Klaim atas wilayah Papua Barat sudah dilakukan oleh kolonial Indonesia dengan kontrak pertama Freeport dua tahun sebelum PEPERA. Sehingga dari 809.337 rakyat Papua Barat yang memiliki hak suara, hanya 1026 orang yang sebelumnya sudah dikarantina dan cuma 175 orang yang memberikan pendapat. Secara sistematis, Kolonial Indonesia melakukan dua musyawarah yang tidak memiliki ketentuan hukum Internasional, yang mana harus “Satu orang satu suara” (One Man One Vote), yang telah diatur juga dalam New York Agreement secara hukum Internasional. Musyawarah untuk Mufakat melegitimasi Indonesia untuk melaksanakan PEPERA yang tidak demokratis, penuh teror, intimidasi dan manipulasi serta adanya pelanggaran HAM berat selama PEPERA berlangsung adalah bentuk tidak demokratisnya Indonesia. Sehingga, hasil manipulasi kolonial Indonesia atas Papua Barat sudah diatur dalam Resolusi SU PBB No. 2504 (XXIV) pada November 1969, dengan alasan kolonial Indonesia telah merebut dan merekayasa hasil PEPERA yang tidak demokratis dalam resolusi yang ilegal.

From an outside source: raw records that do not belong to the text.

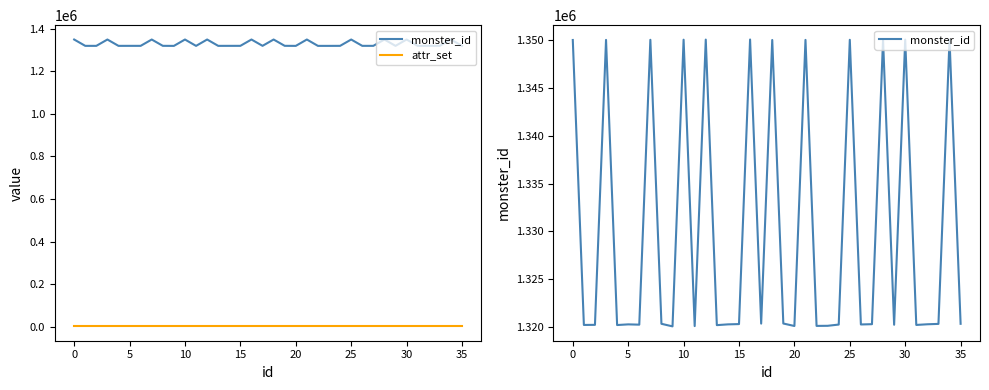

The monster_id series shows 679545 at 12. True or false?

False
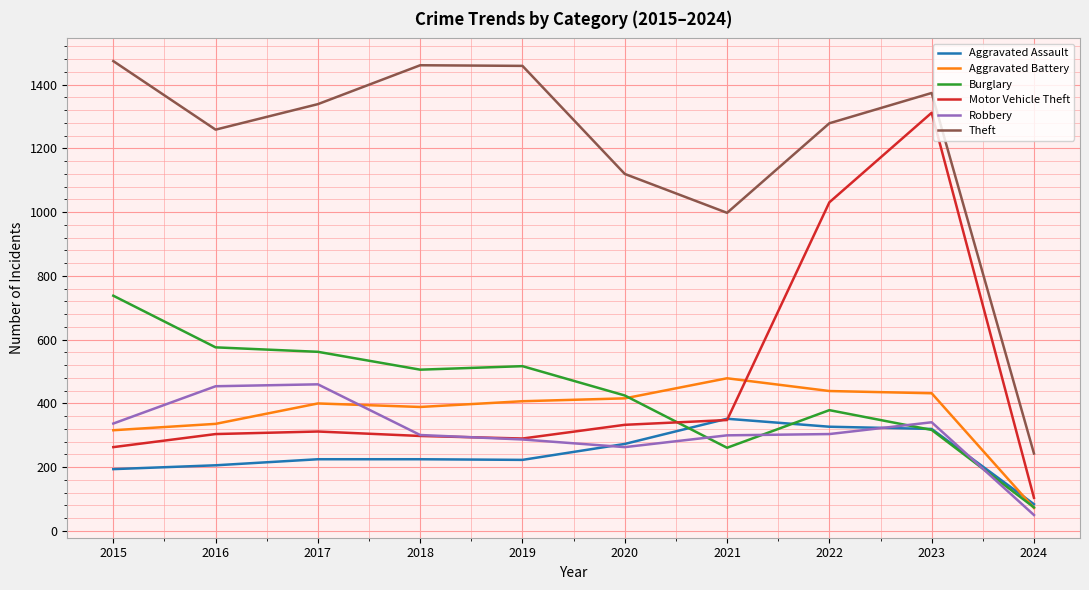

What is the spread (max minus min) of values at 2022?

975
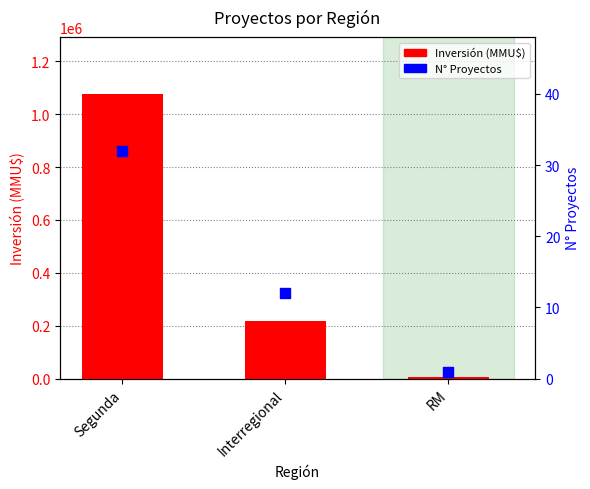

What is the total value across all series at Interregional?

216676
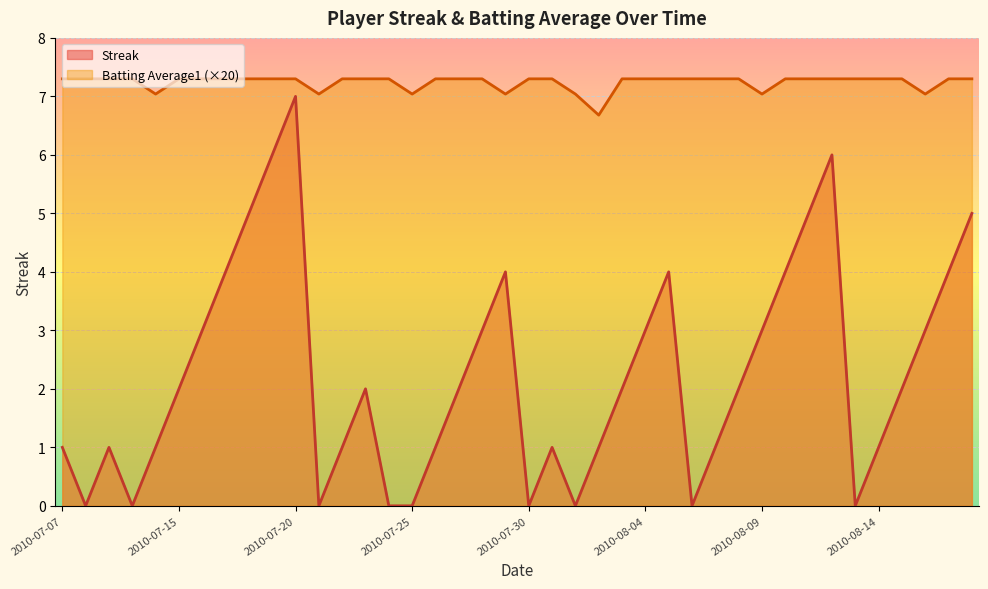

At 2010-08-08, list the series in order from largest to smallest.

Batting Average1, Streak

Keadaan dari manipulasi sejarah gerakan Rakyat Papua Barat oleh Kolonial Indonesia, masih terus berlangsung dengan teror, intimidasi, penahanan, diskriminasi, penembakan, bahkan pembunuhan terhadap rakyat Papua Barat terus terjadi hingga dewasa ini. Hak Asasi Rakyat Papua Barat tidak ada bernilai bagi Indonesia, kecuali penentuan nasib sendiri di tangan Rakyat Papua Barat.
Maka, dalam rangka peringatan 56 Tahun Perjanjian New York (New York Agreement) yang Ilegal,
Aliansi Mahasiswa Papua [AMP] Komite Kota Malang menyatakan sikap kami kepada Rezim Jokowi-Jusuf Kalla, Belanda, Amerika Serikat dan PBB untuk segera:
1. Memberikan Kebebasan dan Hak Menentukan Nasib Sendiri sebagai Solusi Demokratis bagi Rakyat West Papua.
2. Mengakui bahwa New York Agreement 15 Agustus 1962 merupakan kesepakatan yang tidak sah secara yuridis maupun moral tanpa keterlibatan wakil satu pun Rakyat Papua Barat.
3. Tarik Militer (TNI-Polri) Organik dan Non-Organik dari Seluruh Tanah Papua Barat.
4. Tutup Freeport, BP, LNG Tangguh, MNC, MIFEE, dan yang lainnya, yang merupakan dalang kejahatan kemanusiaan di atas Tanah Papua Barat.
5. PBB harus bertanggung jawab serta terlibat aktif secara adil dan demokratis dalam proses penentuan nasib sendiri, pelurusan sejarah, dan pelanggaran HAM yang terjadi terhadap bangsa West Papua.
6. Dijaminnya Kebebasan Jurnalis Nasional, Internasional dan akses terhadap informasi di Papua Barat.
Demikian pernyataan sikap ini dibuat, atas dukungan, pastisipasi dan kerjasama oleh semua pihak, kami ucapkan banyak terima kasih.
Salam Pembebasan Nasional Papua Barat!